Surface rheology is a description of the rheological properties of a free surface. When perfectly pure, the interface between fluids usually displays only surface tension. But when surfactants are adsorbed on the interface, because they lower the surface tension, the stress within the interface is affected by the flow for several reasons.
 Change in the surface concentration of surfactants when the in-plane flow tends to alter the surface area of the interface (Gibbs' elasticity).
 Adsorption/desorption of the surfactants to/from the interface.

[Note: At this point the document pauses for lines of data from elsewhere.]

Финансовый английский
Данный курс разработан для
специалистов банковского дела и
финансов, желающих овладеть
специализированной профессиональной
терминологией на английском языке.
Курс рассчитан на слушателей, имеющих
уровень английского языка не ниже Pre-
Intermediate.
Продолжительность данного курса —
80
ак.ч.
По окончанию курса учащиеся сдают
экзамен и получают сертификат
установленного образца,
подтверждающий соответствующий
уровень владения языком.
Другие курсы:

Importance of surface rheology 

The mechanical properties (rheology) of dispersed media such as liquid foams and emulsions is strongly affected by surface rheology. Indeed, when they consist of two (or more) fluid phases, deforming the material implies deforming the constitutive phases (bubbles, drops) and thus their interfaces.

The measurement of surface rheological properties is described by storage and loss moduli. In the case of a linear response to a sinusoidal deformation, the loss modulus is the product of the viscosity by the frequency. One of the difficulties of surface rheology measurements come from the fact that the adsorbed layers are usually rather compressible (at the difference of bulk fluids which are essentially incompressible), and both compression and shear parameters should be determined. This determination requires different type of instruments, for instance oscillating drops for the compression properties and oscillating bicones for the shear properties. These two methods allow investigating the variation of the parameters upon the amplitude of the deformation. This is very useful as the responses of adsorbed layers to deformations are frequently non-linear.